Feb 10, 2008 22:13
jon is quite the let down.
we all went to miami about a week ago for a fun filled day of nothingness and gambling. oh, yes. jon, josh and their two friends that i hardly remember. lets just say that good conversation was scarce that day. i had trouble staying awake, but jon and i had the chance to catch up and get close. everything was going really well between us, we even had a heart to heart of sorts.
or so i thought.
turns out he was hardly interested in getting to know me, or anything to do with heart to heart.
he and his brother like to play games with girls they meet. they like to see who gets in her pants first. lucky me. i honestly thought that he was a good guy. but those two words are hardly seen together anymore. i guess i forgot that.
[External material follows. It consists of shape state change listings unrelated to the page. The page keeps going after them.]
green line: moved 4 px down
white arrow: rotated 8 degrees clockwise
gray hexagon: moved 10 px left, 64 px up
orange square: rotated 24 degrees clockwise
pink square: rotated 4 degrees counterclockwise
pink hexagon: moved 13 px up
i told him that i wasnt interested and we went from having hour long conversations to him hardly even wanting to send me a stupid text message.
and hanging out? forget it. i mean, the kid cringes.
i guess it all goes back to his own lack of self confidence and self worth. a little part of me still doesnt want to believe that its true, but with each passing day the opposite becomes more and more evident.
i have to admit that i was pretty naive about the whole thing. i mean, he told me stories of how they placed bets on girls and how they always had a competition going. i thought that i was different. i actually thought that maybe they could be friends with a girl. but then i remembered that their mentality was that of a four year old.
well, i was different. i guess. they really expected me to just be totally willing to sex them up at their command.
who the heck do they think they are? i mean, thats the kind of crap you see on maury.